It should also be pointed that our approaches are computationally efficient where in the proposed system, learning the model usually takes less than 1 min, and the fuzzy-based recognition system (including the background subtraction and updating, human silhouette extraction, multi-target tracking, feature extraction and behavior recognition), is working in real-time performance, processing \(30\) frames per second which is the maximum. As shown in Table 2, our method improves \(100\) % of the computation performance when compared with the conventional HMM-based algorithm (Vezzani et al. 2010) which has a frame rate of \(15\) frames per second. We have also outperformed the computation speed of SVM-based approach in Jhuang et al. (2007) by 6,876.74 % where the SVM approach can only process \(0.43\) frames per second.

5 Conclusions and future work

In this paper, we have presented a computationally efficient fuzzy logic-based system for the automatic recognition of human behavior using machine vision for applications in intelligent environment. It is hoped that the proposed method will be an enabling step towards the realization of ambient intelligent environments which can automatically detect the human behavior and adapt the user environment accordingly.

To the authors’ knowledge, this is the first paper applying fuzzy logic systems to visual-based humans’ behavior recognition. In so doing, the original images are first captured from the input video sequences and the extracted human silhouette are generated using our proposed method based on IT2FLS. After that, the input features are computed from the extracted silhouette images using a 7-dimensional model-based feature set including motion information and shape descriptors. Finally, human behaviors are recognized based on the input feature set by using the proposed fuzzy-based recognition method.

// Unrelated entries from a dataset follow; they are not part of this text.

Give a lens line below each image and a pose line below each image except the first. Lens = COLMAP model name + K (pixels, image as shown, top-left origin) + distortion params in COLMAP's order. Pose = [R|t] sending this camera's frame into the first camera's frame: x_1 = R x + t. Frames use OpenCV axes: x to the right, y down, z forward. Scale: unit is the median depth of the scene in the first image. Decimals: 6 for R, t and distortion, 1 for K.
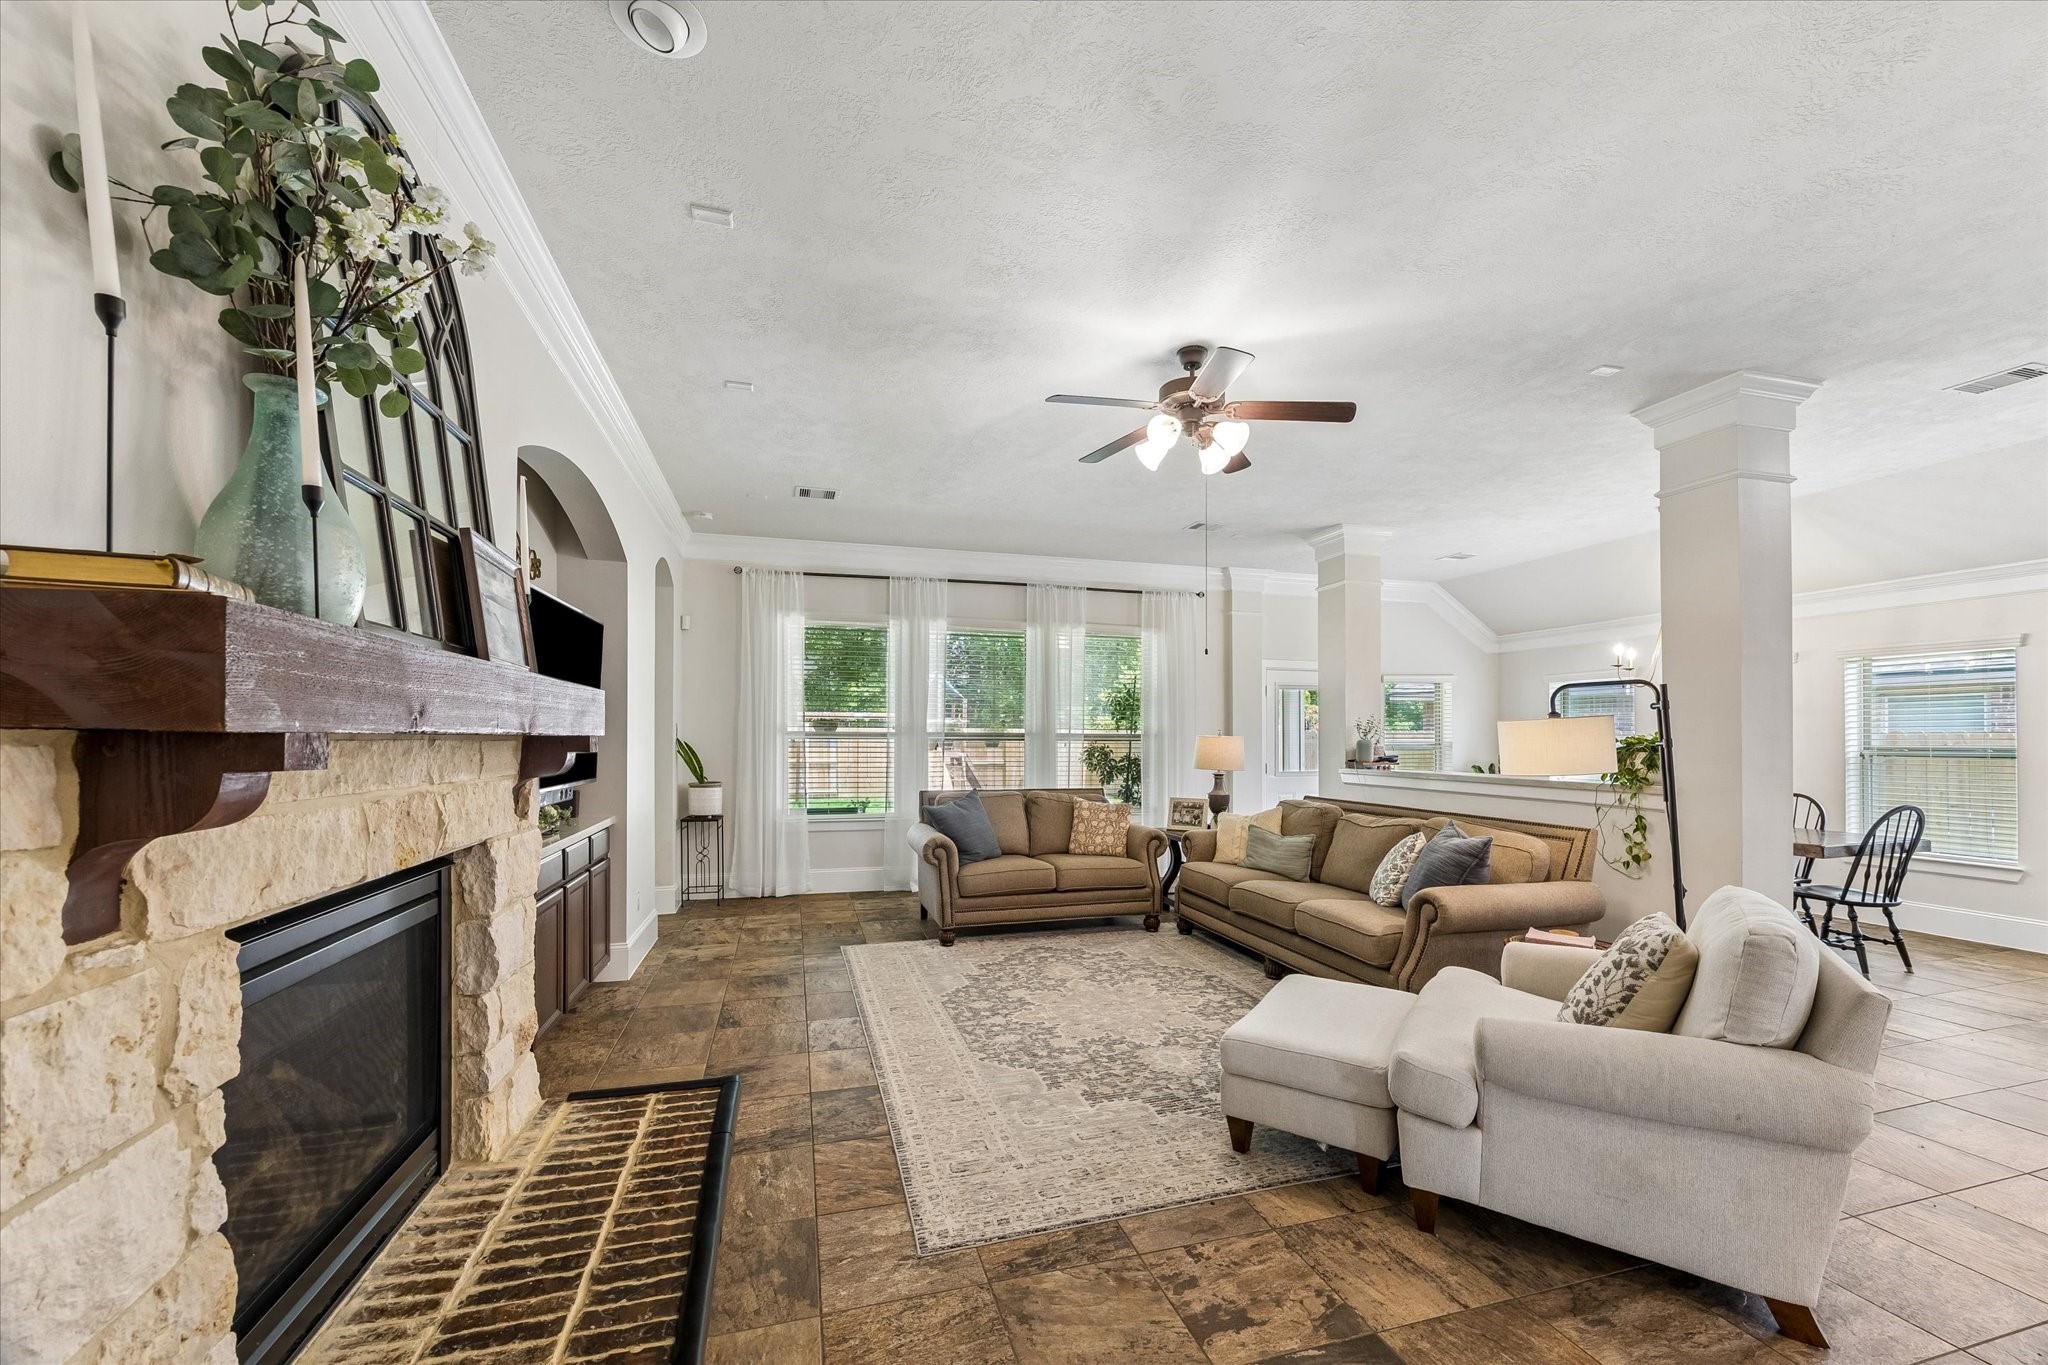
lens RADIAL K [[816.2, 0, 1040.5], [0, 816.2, 747.5], [0, 0, 1]] dist [-0.011489, -0.000030]
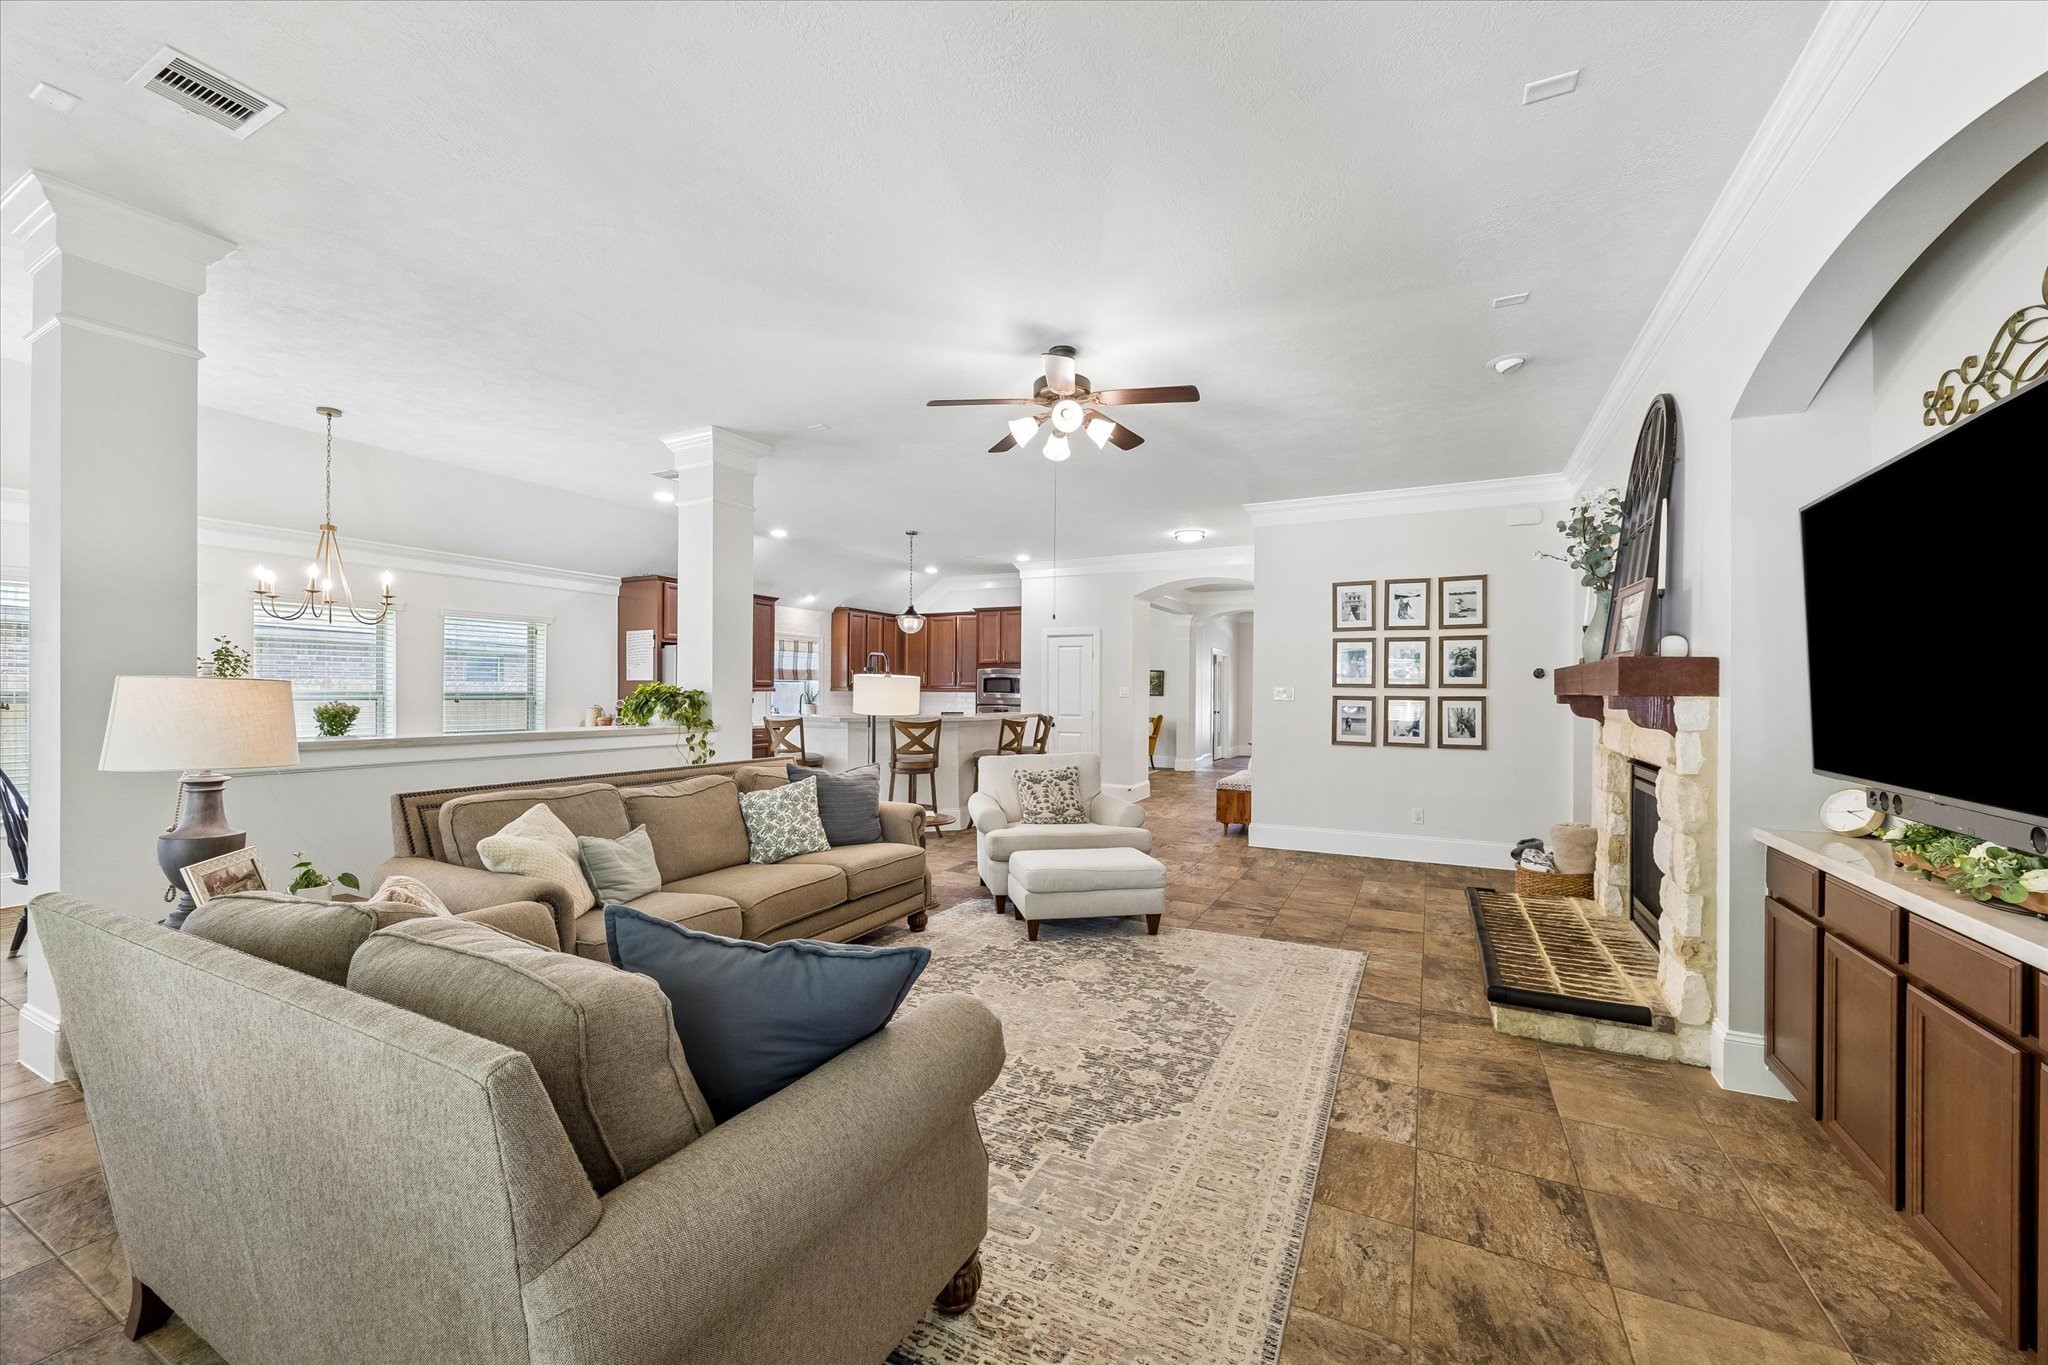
lens RADIAL K [[816.2, 0, 1024.9], [0, 816.2, 679.4], [0, 0, 1]] dist [-0.011489, -0.000030]
pose [[-0.726452, 0.002299, 0.687213, -0.602852], [-0.000991, 0.999990, -0.004393, -0.020373], [-0.687216, -0.003872, -0.726443, 2.012916]]
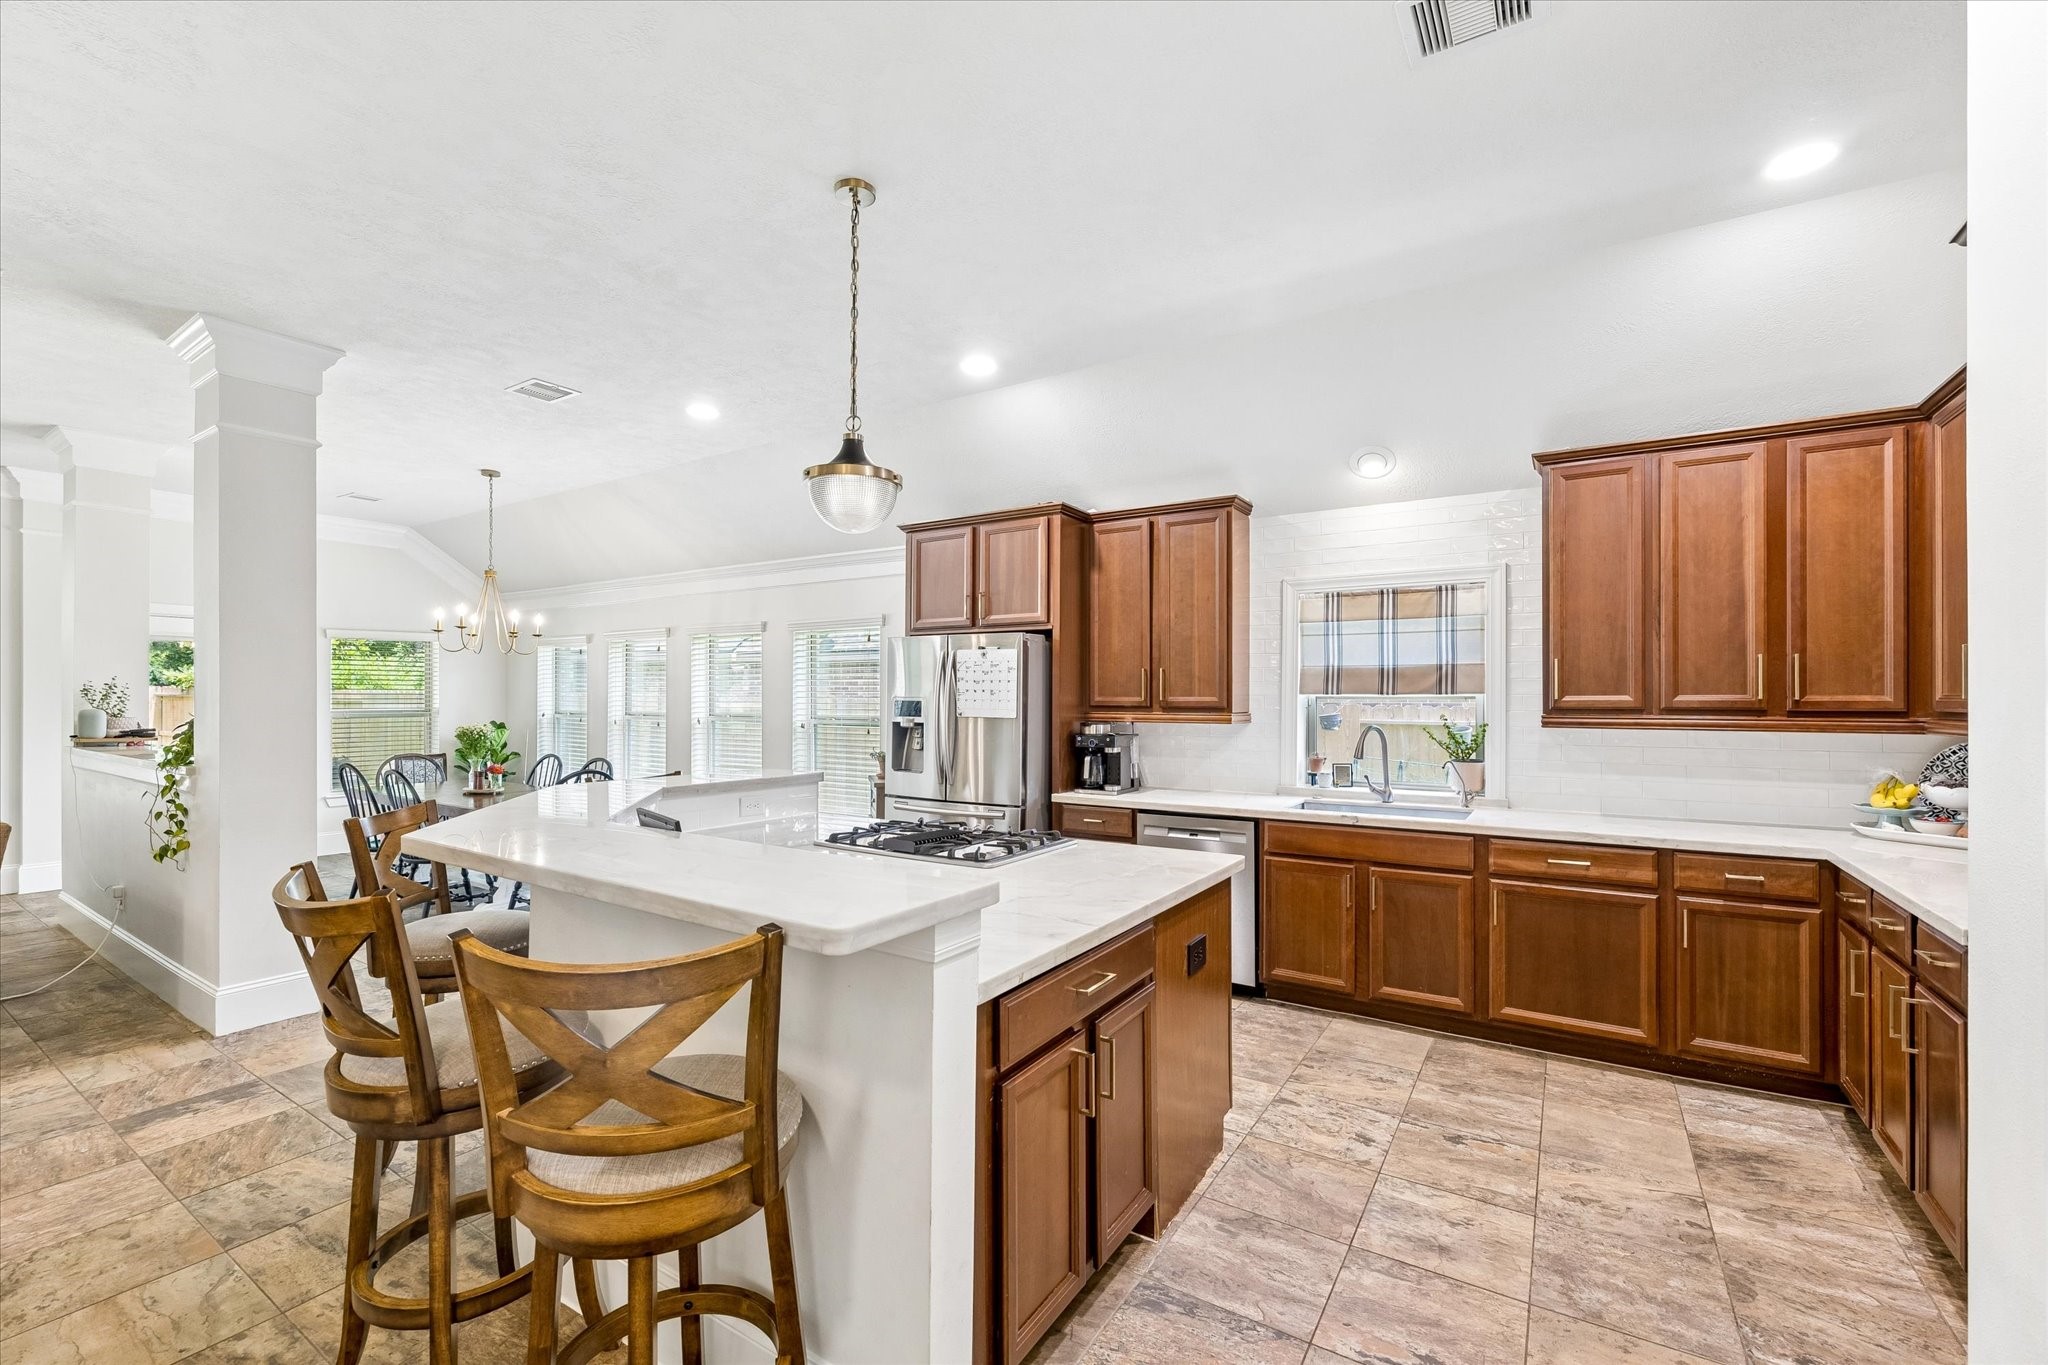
lens RADIAL K [[855.1, 0, 1022.4], [0, 855.1, 695.6], [0, 0, 1]] dist [-0.016237, -0.000061]
pose [[0.738978, 0.004539, 0.673715, 0.956817], [0.003941, 0.999931, -0.011060, -0.016036], [-0.673719, 0.010828, 0.738909, -0.353749]]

We have successfully tested our system on the publicly available Weizmann human action dataset (Blank 2005) where our fuzzy-based system produced an average recognition accuracy of \(94.03\) %, which outperformed the traditional non-fuzzy systems based on hidden Markov models by an enhancement of \(7.33\) % accuracy and outperformed the recognition accuracy of other state-of-the-art approaches including hCRF-based method and codebook-based algorithm which were also applied on Weizmann dataset by \(3.74\) and 39.03 %, respectively. Moreover, our system provides a relatively computationally efficient and robust response where our method can process \(30\) frames per second, which improves \(100\) % of the analysis speed when compared to the HMM-based algorithm in Vezzani et al. (2010) which can only process \(15\) frames per second. We have also outperformed the computation speed of SVM-based approach in Jhuang et al. (2007) by \(6,876.74\) % where the SVM approach can only process \(0.43\) frames per second.

As possible future ongoing research, we intend to extend the proposed system to employ type-2 fuzzy logic systems to handle the high uncertainty levels available in dynamic real-world environments such as behavioral similarities, occlusion, illumination and shadow problems from the real-life environments or public datasets (Ahad et al. 2011) with more challenging behavior categories, for example, pointing, boxing, digging and hand clapping. We also aim to proceed with the automatic learning which will enable the system to be more robust in dynamic environments and enable the system parameters to be adaptive to the given environment conditions. This system will find applications in various domains of major impact on the future of scaled-up intelligent spaces.